What Is Coming Next: 2026 and 2027 Regulations

The CPPA finalised a major regulations package in July 2025, with most provisions taking effect on 1 January 2026. These include mandatory cybersecurity audits for businesses whose data processing presents significant risk, risk assessments similar to GDPR Data Protection Impact Assessments, and expanded consumer rights around automated decision-making technology.

In 2025, the California Legislature also expanded the definition of sensitive personal information to include neural data - information generated by measuring the activity of a consumer's central or peripheral nervous system. Companies processing data from brain-computer interfaces, neurofeedback devices, or similar technologies now face additional CPRA obligations.

The Delete Request and Opt-Out Platform (DROP), a first-of-its-kind mechanism allowing consumers to send a single deletion request to all registered data brokers, is expected to launch in 2026. And from 1 January 2027, all browsers must support opt-out preference signals under the Opt Me Out Act.

The direction is clear: more enforcement, more consumer tools, and less room for businesses that treat compliance as optional.

How to Comply with the CPRA: A Practical Checklist

Start by scanning your website for cookies. You need a complete inventory of every cookie your site sets - first-party and third-party - along with its purpose, duration, and the data it collects. A tool like Kukie.io's free scanner automates this step and categorises cookies for you.

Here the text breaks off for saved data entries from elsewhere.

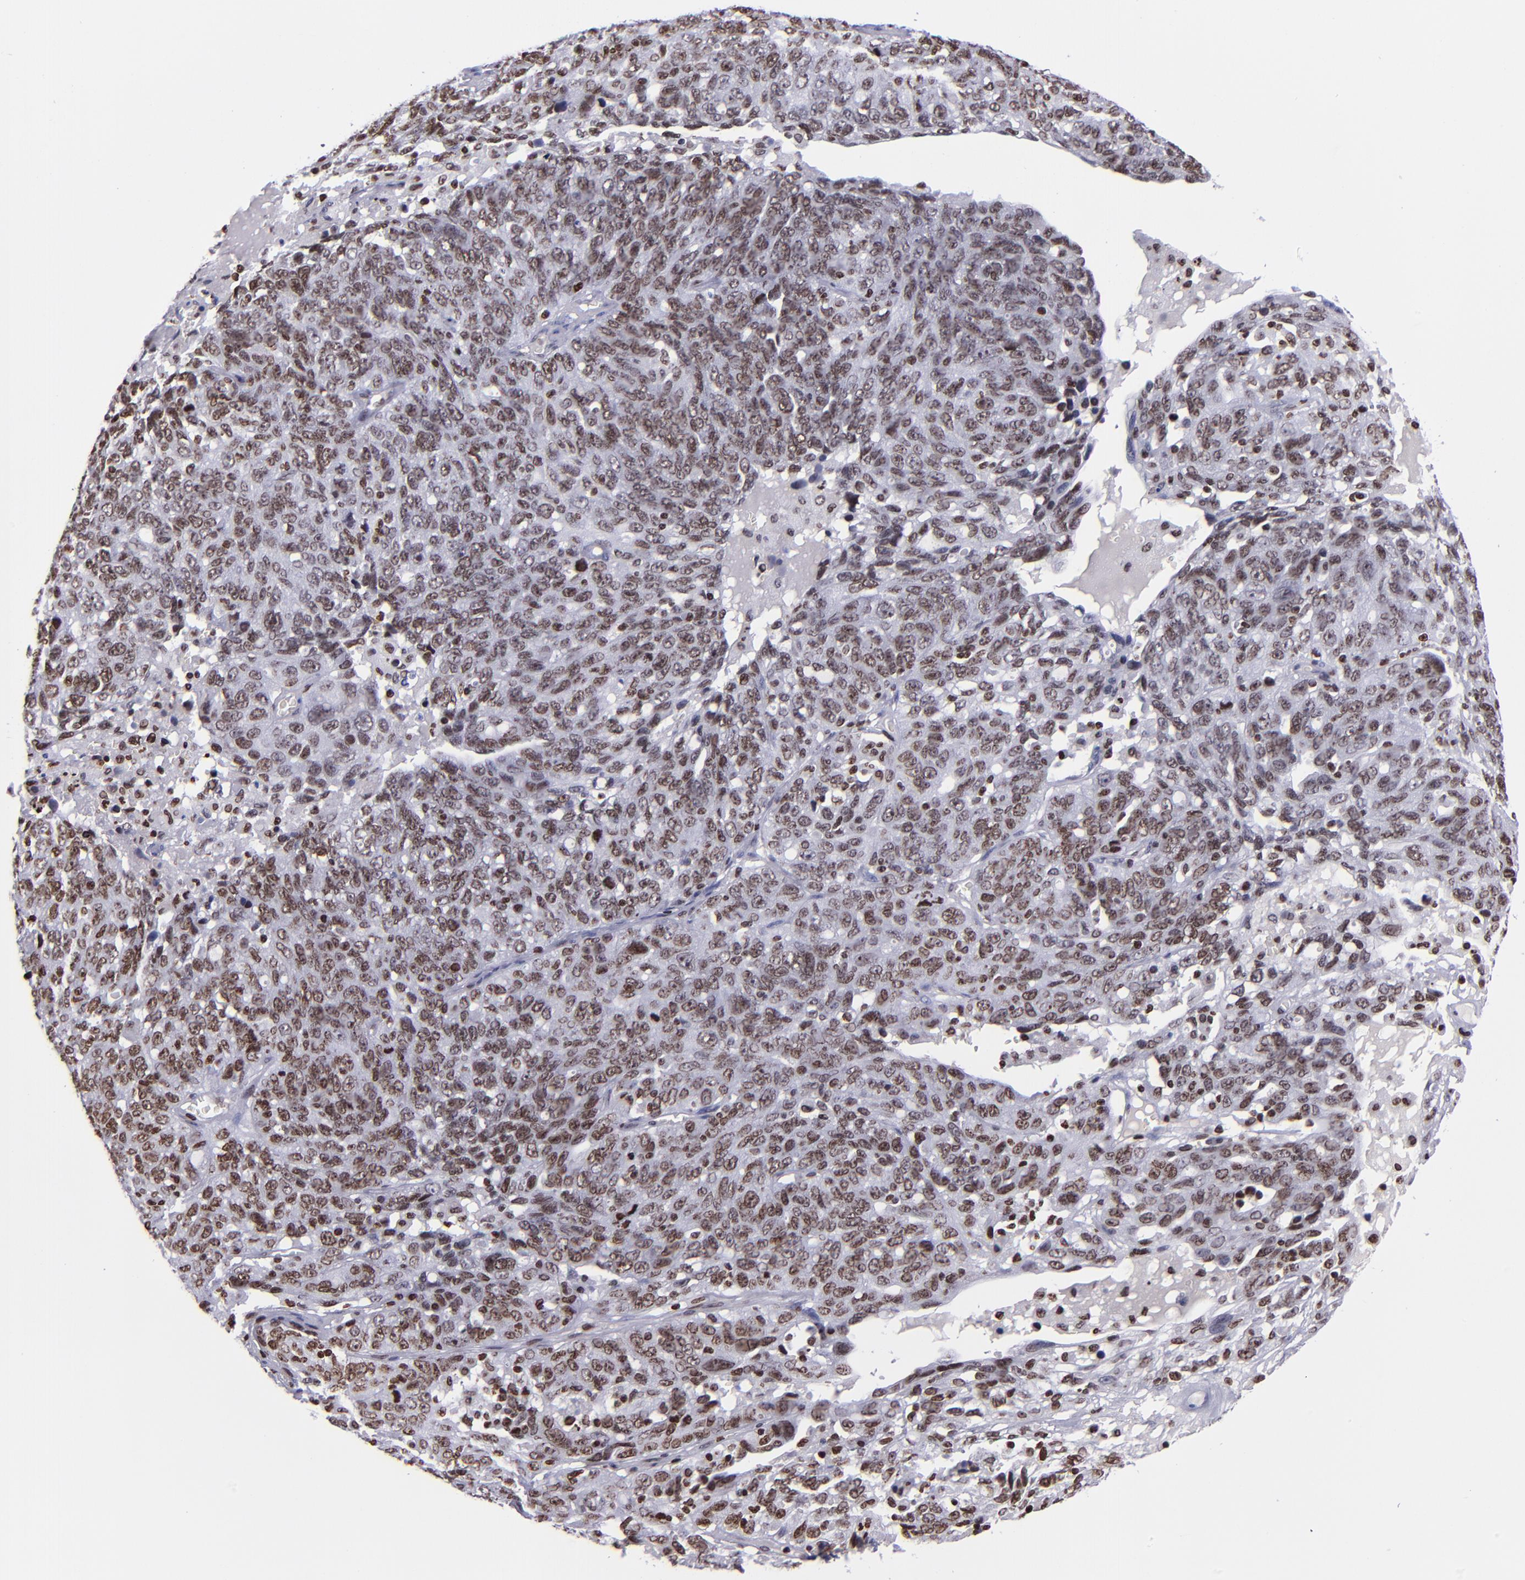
{"staining": {"intensity": "moderate", "quantity": ">75%", "location": "nuclear"}, "tissue": "ovarian cancer", "cell_type": "Tumor cells", "image_type": "cancer", "snomed": [{"axis": "morphology", "description": "Cystadenocarcinoma, serous, NOS"}, {"axis": "topography", "description": "Ovary"}], "caption": "An image showing moderate nuclear staining in about >75% of tumor cells in serous cystadenocarcinoma (ovarian), as visualized by brown immunohistochemical staining.", "gene": "CDKL5", "patient": {"sex": "female", "age": 71}}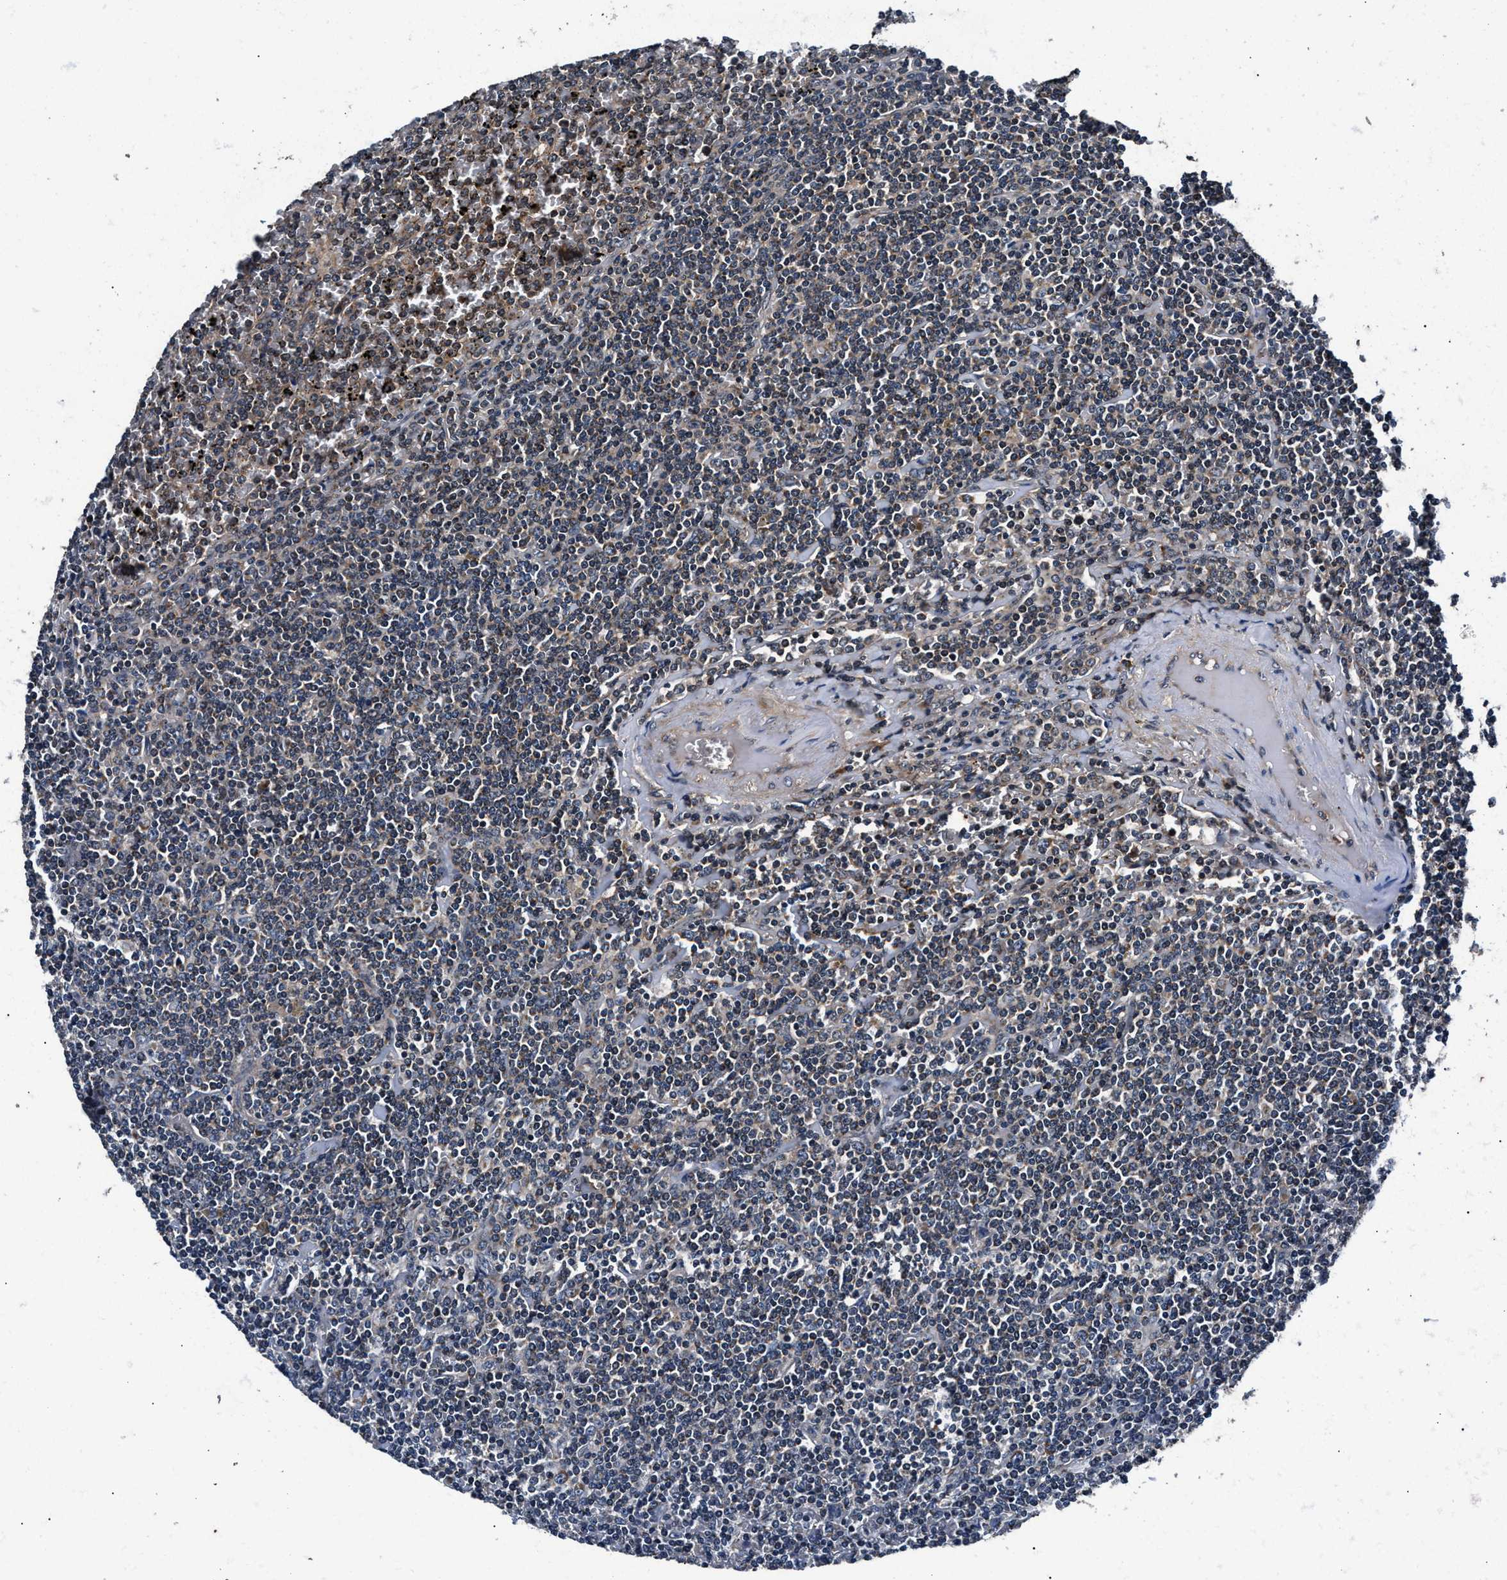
{"staining": {"intensity": "moderate", "quantity": "25%-75%", "location": "cytoplasmic/membranous"}, "tissue": "lymphoma", "cell_type": "Tumor cells", "image_type": "cancer", "snomed": [{"axis": "morphology", "description": "Malignant lymphoma, non-Hodgkin's type, Low grade"}, {"axis": "topography", "description": "Spleen"}], "caption": "Tumor cells demonstrate moderate cytoplasmic/membranous positivity in about 25%-75% of cells in lymphoma. (brown staining indicates protein expression, while blue staining denotes nuclei).", "gene": "IMMT", "patient": {"sex": "female", "age": 19}}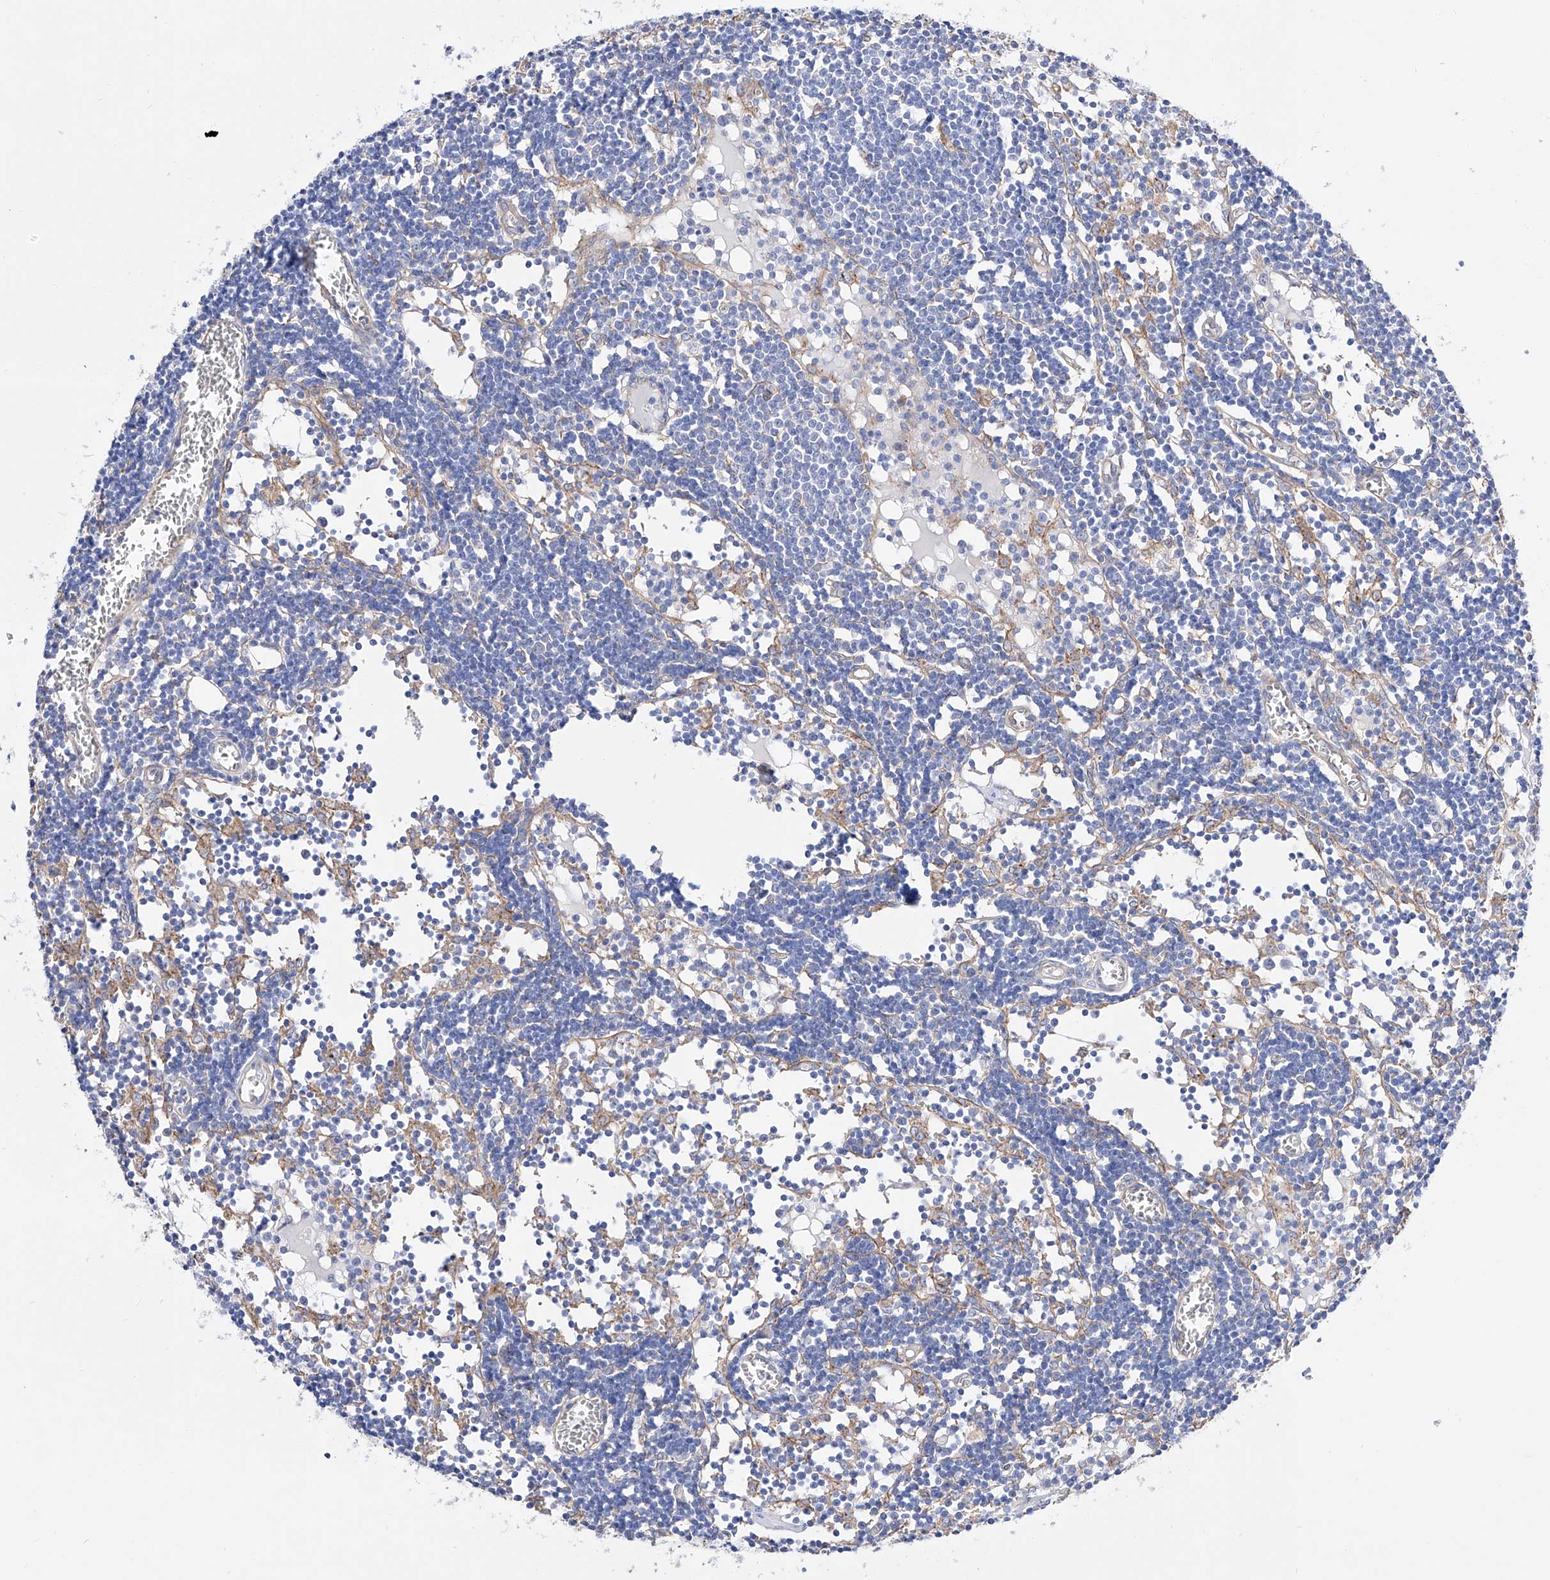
{"staining": {"intensity": "negative", "quantity": "none", "location": "none"}, "tissue": "lymph node", "cell_type": "Germinal center cells", "image_type": "normal", "snomed": [{"axis": "morphology", "description": "Normal tissue, NOS"}, {"axis": "topography", "description": "Lymph node"}], "caption": "High power microscopy image of an IHC histopathology image of normal lymph node, revealing no significant expression in germinal center cells.", "gene": "ZNF653", "patient": {"sex": "female", "age": 11}}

Next, review your privacy policy. It must disclose the categories of personal information collected, the purposes for collection, the categories of third parties with whom data is shared, and the specific rights California consumers have under the CCPA. If you process sensitive personal information, your policy needs to address that separately.

Implement the required opt-out links. Your website needs a "Do Not Sell or Share My Personal Information" link. If applicable, add the "Limit the Use of My Sensitive Personal Information" link. Both should be accessible from every page - typically in the footer.

Set up GPC signal detection. Your consent management platform must detect the Sec-GPC HTTP header or the navigator.globalPrivacyControl JavaScript property and automatically treat it as a valid opt-out request. This is not optional.

Audit your cookie banner for symmetry. If there is an "Accept All" button, there must be a "Reject All" button with equal visual weight. The number of clicks to opt out must not exceed the number of clicks to opt in.

Review your vendor contracts. Every advertising technology partner, analytics provider, or data processor that receives personal information from your website needs a contract that includes CCPA-compliant provisions limiting how they can use, retain, and disclose that data. The Honda enforcement action specifically cited missing ad-tech contracts as a violation.

Document everything. Keep records of your cookie scan results, privacy policy updates, consent rates, and consumer rights requests. The CPPA expects businesses to demonstrate compliance, not just claim it.

Frequently Asked Questions

Does the CPRA require opt-in consent for cookies?

No. The CPRA uses an opt-out model, meaning cookies can be set without prior consent. However, you must provide consumers with clear opt-out mechanisms, including a "Do Not Sell or Share My Personal Information" link, and honour Global Privacy Control signals from browsers.

What is the difference between "selling" and "sharing" personal information under the CPRA?

Selling involves exchanging personal information for monetary consideration. Sharing means making personal information available to a third party for cross-context behavioural advertising, even if no money changes hands. Loading a third-party advertising pixel on your website typically qualifies as sharing.